- Set tasks:
1. According to the bond outlook, why is the Greek bailout's main significance its implications for other Southern European nations? Answer in one to three sentences.
2. Continue the bond outlook on the euro zone from the point where it ends.

- Text:
........

Bond Outlook May 5 2010

From Greece to other “southerners” to the euro zone as a whole: yes, entirely possible but the powers that be will do everything possible to save the single currency.

Bond Outlook [by bridport & cie, May 5th 2010]

Despite highlighting the importance of Bernanke’s comments last week concerning his fears about the efficacy of US Government debt management, this week our focus inevitably returns to the Euro zone. Whilst notable (and perhaps mistrusted) in its own right, the most significant element of the Greek bailout is its implications for the treatment of other Southern European nations, most of whom have debt levels of a much greater magnitude than the Hellenic Republic. (In the case of Spain and Italy, up to 10 times the size.)

........

- Stored records:
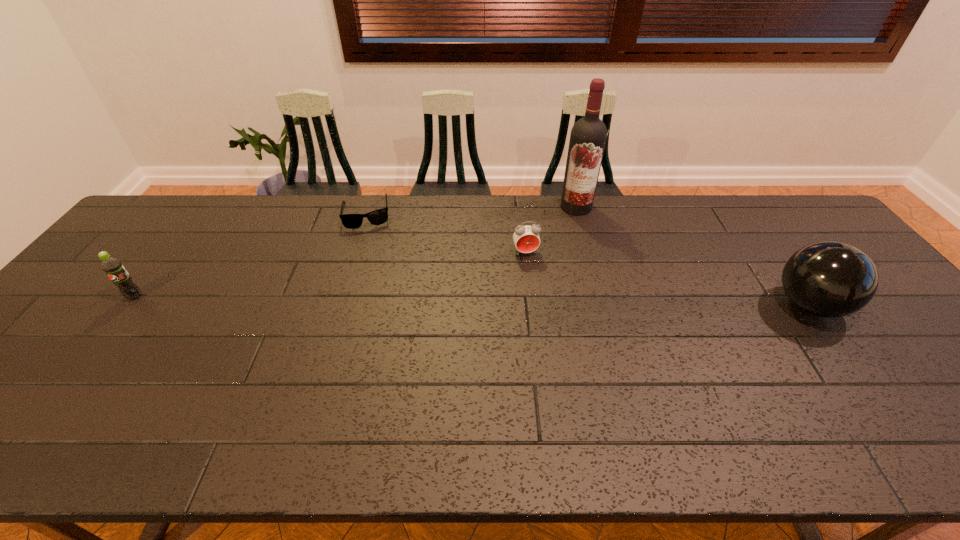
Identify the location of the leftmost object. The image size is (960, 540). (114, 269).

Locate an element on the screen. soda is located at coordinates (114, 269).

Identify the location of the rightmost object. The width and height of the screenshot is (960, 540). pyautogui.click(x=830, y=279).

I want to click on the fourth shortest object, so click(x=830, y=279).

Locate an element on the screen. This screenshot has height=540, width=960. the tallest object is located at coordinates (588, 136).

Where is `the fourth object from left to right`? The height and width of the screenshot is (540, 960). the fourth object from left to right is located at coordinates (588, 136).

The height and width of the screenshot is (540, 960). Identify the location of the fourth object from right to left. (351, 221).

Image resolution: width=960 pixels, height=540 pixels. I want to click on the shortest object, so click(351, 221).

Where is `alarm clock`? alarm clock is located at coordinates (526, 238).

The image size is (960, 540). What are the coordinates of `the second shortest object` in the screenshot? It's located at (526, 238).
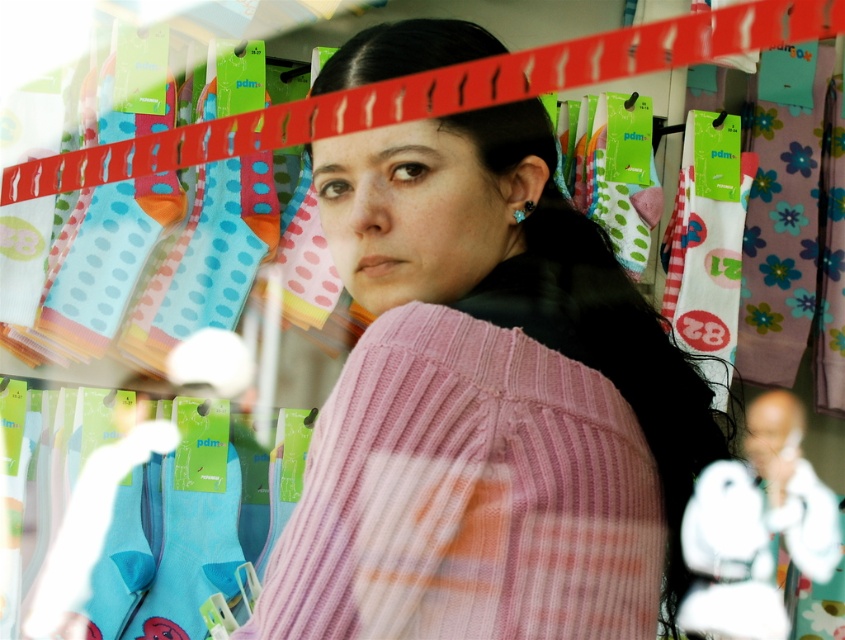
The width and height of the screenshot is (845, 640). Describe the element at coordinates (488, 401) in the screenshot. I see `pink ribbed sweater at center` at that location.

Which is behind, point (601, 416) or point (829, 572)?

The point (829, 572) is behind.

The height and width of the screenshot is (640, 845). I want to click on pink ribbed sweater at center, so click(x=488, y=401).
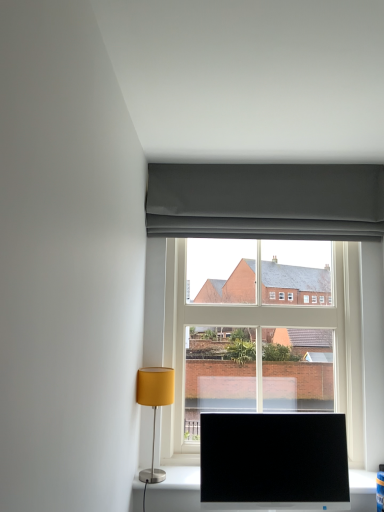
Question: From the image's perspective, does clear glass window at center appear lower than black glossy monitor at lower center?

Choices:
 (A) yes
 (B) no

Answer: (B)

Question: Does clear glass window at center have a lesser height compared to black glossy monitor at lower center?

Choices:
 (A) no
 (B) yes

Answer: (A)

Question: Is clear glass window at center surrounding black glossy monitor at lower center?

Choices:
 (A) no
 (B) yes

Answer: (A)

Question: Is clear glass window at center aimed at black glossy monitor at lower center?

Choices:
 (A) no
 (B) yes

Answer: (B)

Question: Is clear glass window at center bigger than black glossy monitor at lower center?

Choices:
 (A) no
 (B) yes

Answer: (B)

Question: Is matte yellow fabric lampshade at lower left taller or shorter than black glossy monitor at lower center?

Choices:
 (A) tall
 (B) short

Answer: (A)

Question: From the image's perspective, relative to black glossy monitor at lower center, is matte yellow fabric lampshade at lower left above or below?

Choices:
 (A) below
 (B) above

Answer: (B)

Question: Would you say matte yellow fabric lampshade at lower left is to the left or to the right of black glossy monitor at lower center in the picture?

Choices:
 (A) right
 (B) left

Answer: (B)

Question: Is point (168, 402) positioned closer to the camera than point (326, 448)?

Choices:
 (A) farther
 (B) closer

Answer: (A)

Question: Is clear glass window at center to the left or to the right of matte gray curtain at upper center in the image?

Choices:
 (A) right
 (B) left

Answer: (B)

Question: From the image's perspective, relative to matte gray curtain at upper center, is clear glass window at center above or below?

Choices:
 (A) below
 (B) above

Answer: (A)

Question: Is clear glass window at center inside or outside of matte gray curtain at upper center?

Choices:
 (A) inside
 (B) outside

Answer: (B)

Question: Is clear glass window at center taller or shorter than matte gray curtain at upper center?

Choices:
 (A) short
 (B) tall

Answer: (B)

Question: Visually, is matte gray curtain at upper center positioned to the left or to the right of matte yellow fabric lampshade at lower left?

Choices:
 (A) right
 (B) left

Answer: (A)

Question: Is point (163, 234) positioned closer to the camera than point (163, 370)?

........

- Answers below:
1. The Greek bailout matters most for how other Southern European nations would be treated, because most of them carry far larger debts than Greece. The debts of Spain and Italy are up to 10 times the size.

2.
The argument that we have echoed here over and over again about the USA – that living beyond one’s means is unsustainable – certainly applies to the deficit euro zone countries, although not necessarily to the euro zone as a whole, an important point as we draw parallels with the USA. It is ironic that the EMU is having to face up to, and is acting upon, an unsustainable situation before the USA, which ‘benefits”, if that is the right word, from a provisional sustainability courtesy of China and Japan’s US bond holdings.

 

If markets were left to their own devices, Greece would default. Of course this is not the case, any more than US markets were left unfettered in the subprime crisis. There is simply too much at stake:

 

  • the danger to the entire single currency project
  • the magnitude of debt cross-holdings among the EU countries (e.g. 20% each for France and Germany of Spain’s debt, 36% for France of Italian debt, etc)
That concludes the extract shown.